__Work instructions__:
1. In the bug discussion about Flash messages and event starvation, when will the input and paint starvation limits apply once the fix for bug 164931 is checked in?
2. Write the next part of the bug discussion about Flash messages and event starvation, starting after its last sentence.

───── Selected excerpt ─────

If we use PLEvents we will need to add timer starvation logic so cascading menus 
will work.
Blocks: 169071
"Bug 164931 may allow us to use a much shorter paint starvation time."

When the fix for bug 164931 is checked in *all* PL_Event notification will be
done with a timer except when a document is loading. The input and paint
starvation limits will only apply when a page is loading.  All painting will
complete before the next PL_Event notification is processed. There will not be
any paint starvation.  If I check in the fix for bug 164931 and we continue to
use posted WM_APP events for flash after the page is loaded flash will be able
to starve out Mozilla layout, paint and timer events.  
"Avoiding unneeded malloc's"

this is probably an issue for Mozilla timers as well since they are implemented
as a separate thread which posts a PL_Event when the timer expires. DHTML
animations often have at least one timer and some have many timers running
simultaneously. Maybe we need to create an arena for PL_Events?

"Relatively Prompt Painting"

The fix for bug 164931 should eliminate this issue for flash animations after
the page has loaded. Paints should not be starved for flash or Mozilla after the
page has loaded since the timers for PL_Event notification will not fire until
the paints have been processed

"Timer Starvation Detection"

The fix for bug 164931 should also eliminate this issue for flash animations
after the page has loaded. 


If we decide not to fix this issue by converting the WM_USER flash user messages
to PL_Events I would suggest always converting the WM_USER flash messages into
timer events instead of doing it only when timers, paint, and input are starved.
 This will significantly lower the CPU utilization on pages with flash animations.
Per Peter's suggestion I made a version that adds a PluginWindowEvent as a member 
of the ns4xPluginInstance window to avoid the malloc per message. The patch 
always puts Flash messages on the PLEvent queue. I also applied the patch from 
bug 164391 which makes the UI responsive even when running 
http://www.overclockmaniak.it/.

───── Entries shown ─────

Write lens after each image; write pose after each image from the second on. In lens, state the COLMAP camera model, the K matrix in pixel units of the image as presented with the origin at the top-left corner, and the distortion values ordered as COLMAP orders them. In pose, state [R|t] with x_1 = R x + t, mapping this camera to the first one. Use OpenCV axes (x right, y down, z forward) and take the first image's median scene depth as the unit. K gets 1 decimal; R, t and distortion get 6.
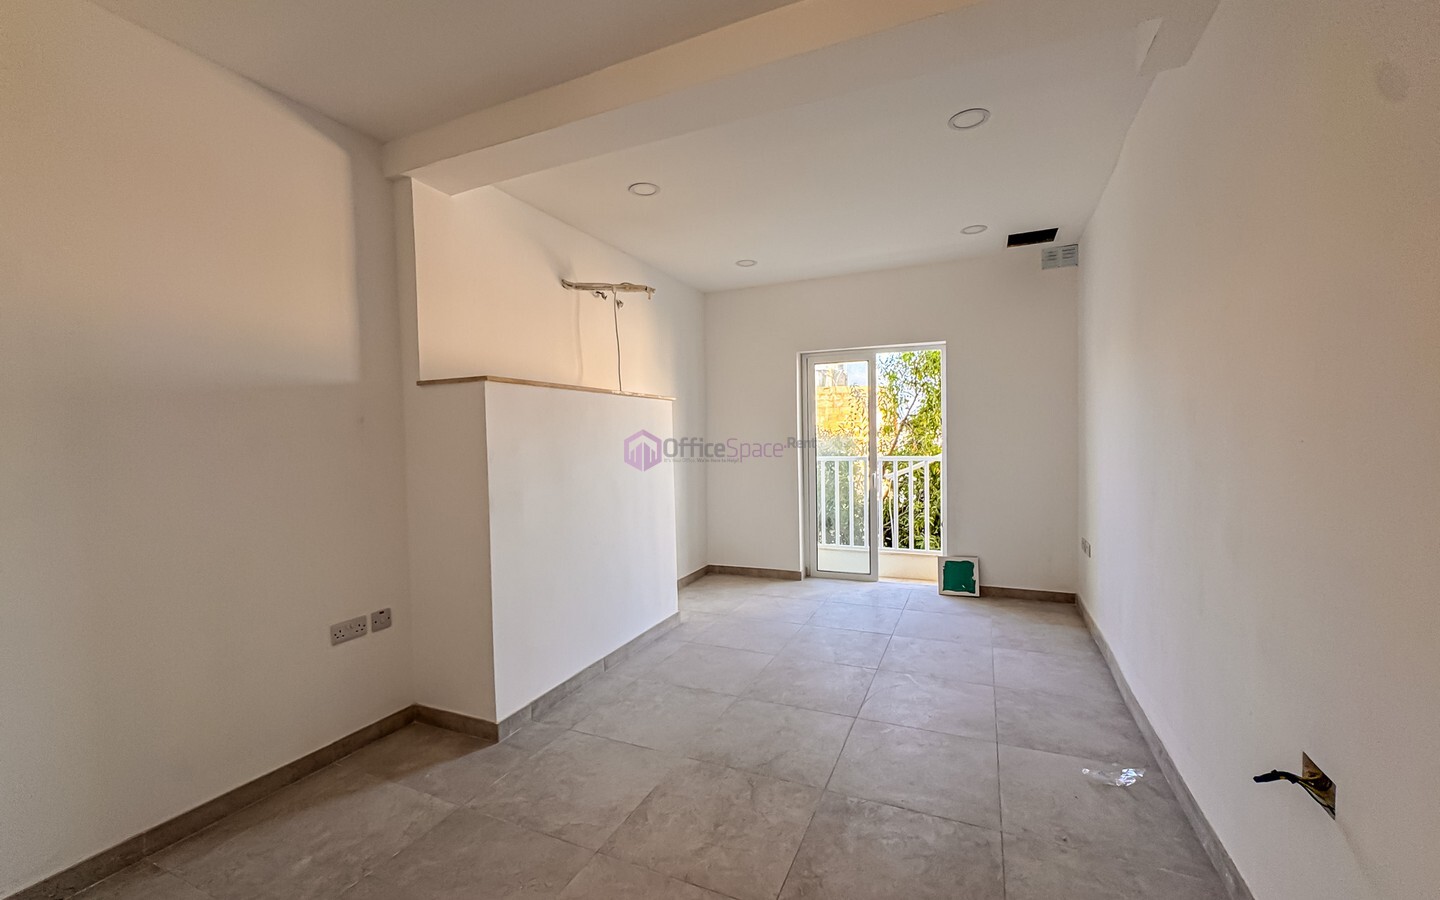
lens RADIAL K [[581.2, 0, 722.6], [0, 581.2, 453.4], [0, 0, 1]] dist [0.001838, 0.000052]
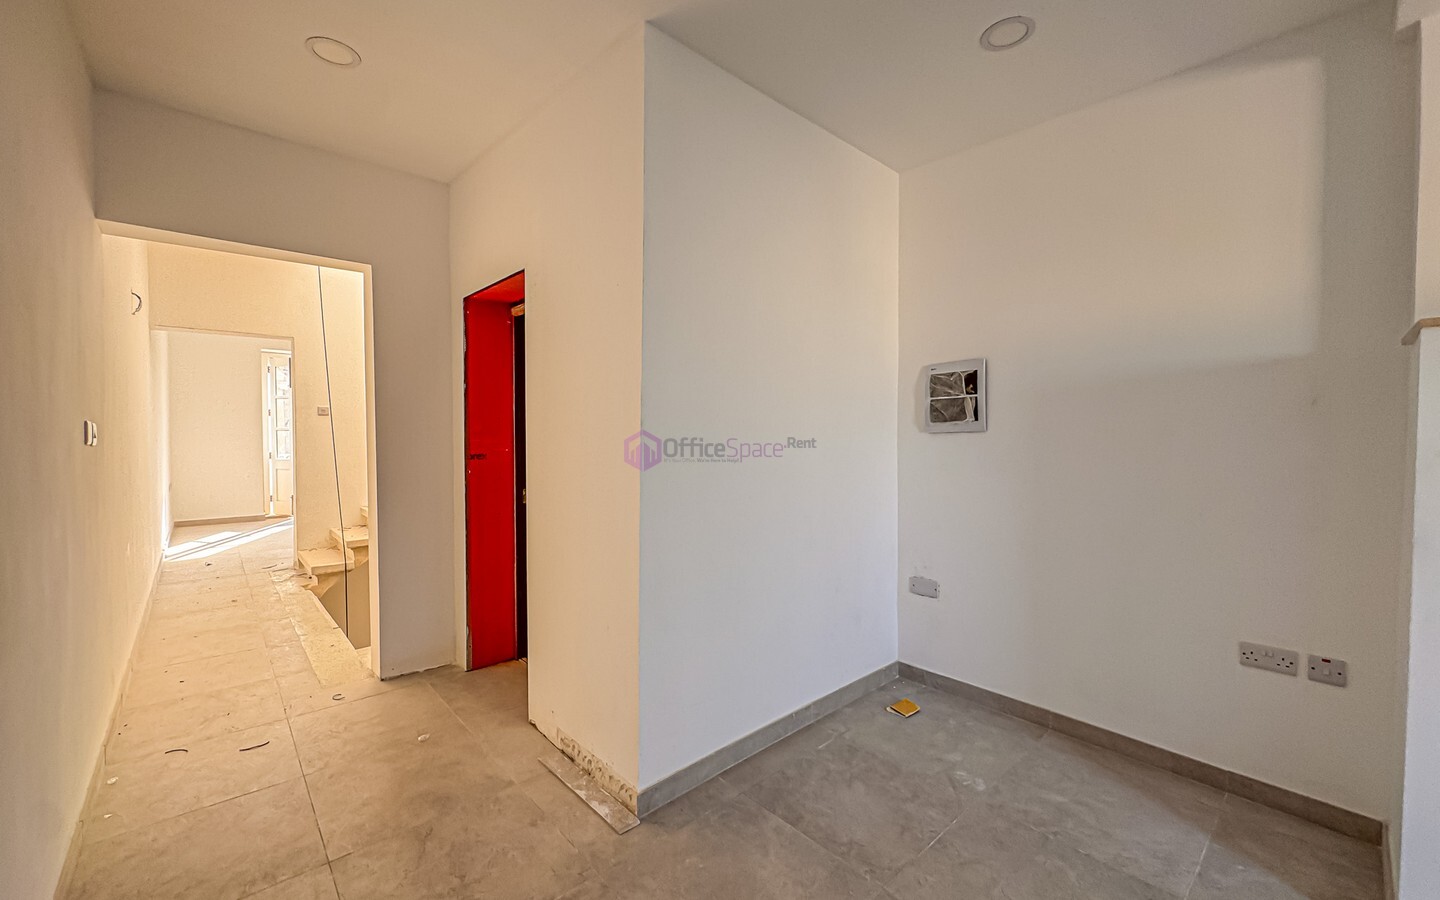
lens RADIAL K [[581.2, 0, 722.6], [0, 581.2, 453.4], [0, 0, 1]] dist [0.001838, 0.000052]
pose [[-0.417017, 0.050413, -0.907500, 0.432096], [-0.012970, 0.998029, 0.061403, -0.030020], [0.908806, 0.037376, -0.415541, 0.648728]]
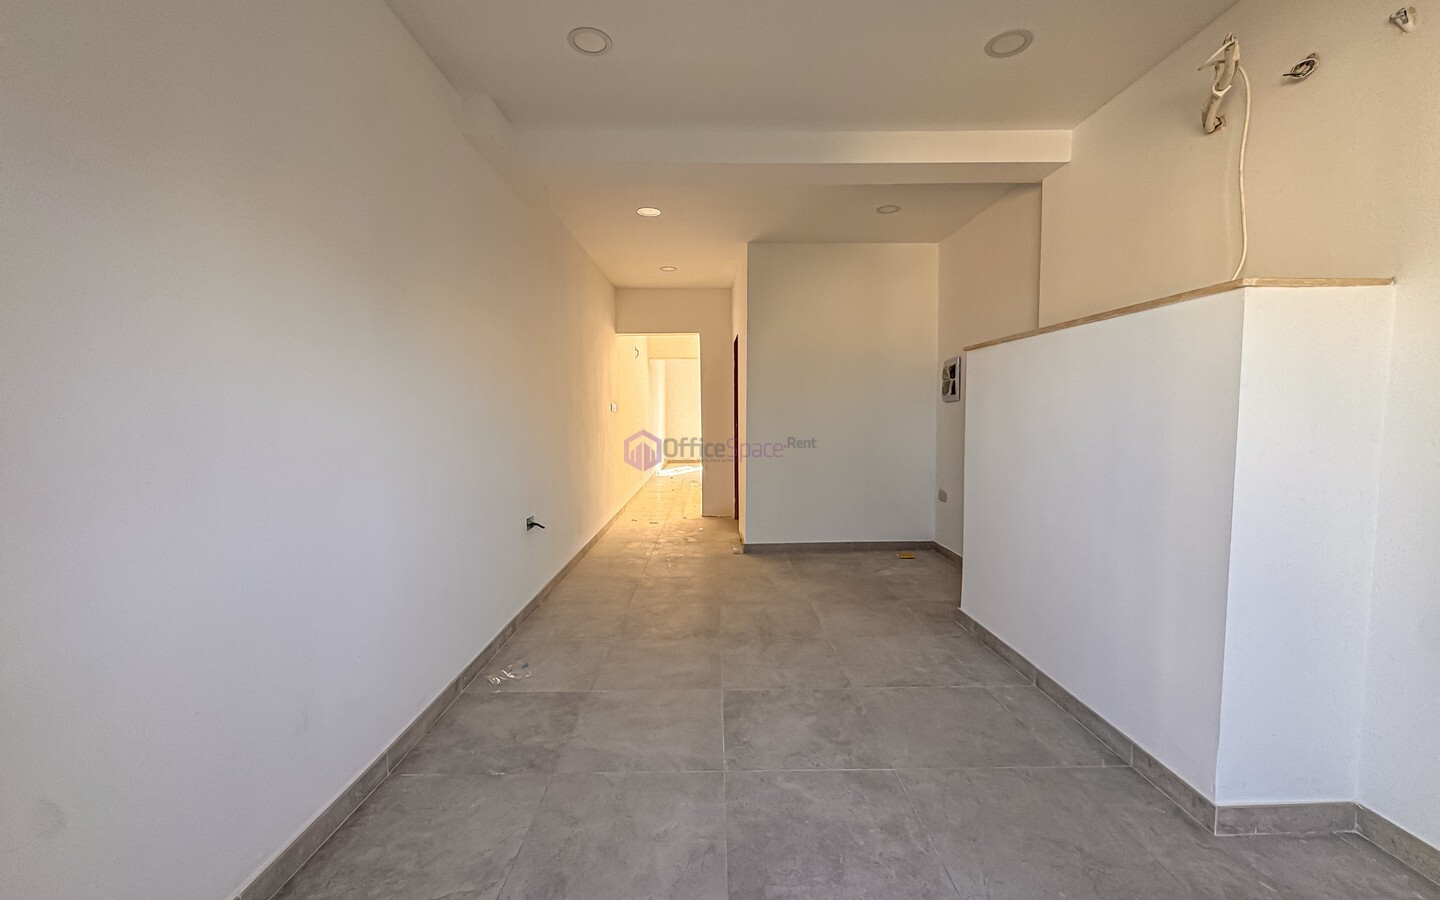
lens RADIAL K [[581.2, 0, 722.6], [0, 581.2, 453.4], [0, 0, 1]] dist [0.001838, 0.000052]
pose [[-0.909249, 0.054087, -0.412723, 0.689235], [0.014315, 0.994999, 0.098858, -0.036214], [0.416006, 0.083979, -0.905476, 2.089495]]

─────

__Expected results__:
1. Only when a page is loading.

2.
I do note that with the patch from bug 164391 that the CPU never goes over about 
80% on the 1.8 GHz system I am developing on and the Flash animations seem a bit 
slower.

I heard that Andrei is working on a revision. If desired I could merge this into
his new version.
the previous message should read: "bug 164931"
Taking it back since I am one of those who is working on it.

Brian, Peter, are we decided on what approach to take eventwise? Brian, you may
post your latest version using any of the last three patches since the event
code is pretty distinct and I can easily incorporate it to whatever subclassing
code I will come up with.
Assignee: beppe → av
I think the problem of always mallocing PLEvents is one beyond the scope of this
bug. I've opened bug 169247 to investigate using areans for PLEvents throughout
the code.
Andrei: here is a version that uses the PLEvent queue and only malloc's once.
The patch in bug 164931 is also required to actually prevent UI starvation.
Attachment #98957 - Attachment is obsolete: true
Depends on: 164931
Attached patch patch v.15 (obsolete) — Splinter Review
This patch combines the latest from event handling (the very previous patch)
and subclassing. I think it is complete enough and is in working condition. I
tested it with Flash, the default plugin, scriptable sample, Java and Real.
Please review.
Attachment #99307 - Attachment is obsolete: true
Attachment #99558 - Attachment is obsolete: true
*** Bug 160775 has been marked as a duplicate of this bug. ***
Attached patch patch v.16 (obsolete) — Splinter Review
Some Peter's comments from our conversation addressed:

- default native window stubs for other platforms are now common and reside in
one file
- full page mode is added to the mechanism
- |nsIPluginInstance->SetWindow| call is now encapsulated in
|nsPluginNativeWindow->CallSetWindow|
- undoing subclassing is now hidden in the dtor

Please review.
Attachment #99611 - Attachment is obsolete: true
Andrei: I think we should add code to remove any pending events when destroying
the window. I believe it should look like this:

 nsPluginNativeWindowWin::~nsPluginNativeWindowWin()
 {
+  UndoSubclassAndAssociateWindow();
 }

 PluginWindowEvent*
 nsPluginNativeWindowWin::GetPluginWindowEvent(HWND aWnd, UINT aMsg, WPARAM
aWParam, LPARAM aLParam)
 {
   if (!mPluginWindowEvent)
     mPluginWindowEvent = new PluginWindowEvent;
 
   if (mPluginWindowEvent) {
     mPluginWindowEvent->Init(aWnd, aMsg, aWParam, aLParam);
-    PL_InitEvent(mPluginWindowEvent, null, &PluginWindowEvent_Handle,
PluginWindowEvent_Destroy);
+    PL_InitEvent(mPluginWindowEvent, this, &PluginWindowEvent_Handle,
PluginWindowEvent_Destroy);
   }
   return mPluginWindowEvent;
 };




 nsresult nsPluginNativeWindowWin::UndoSubclassAndAssociateWindow()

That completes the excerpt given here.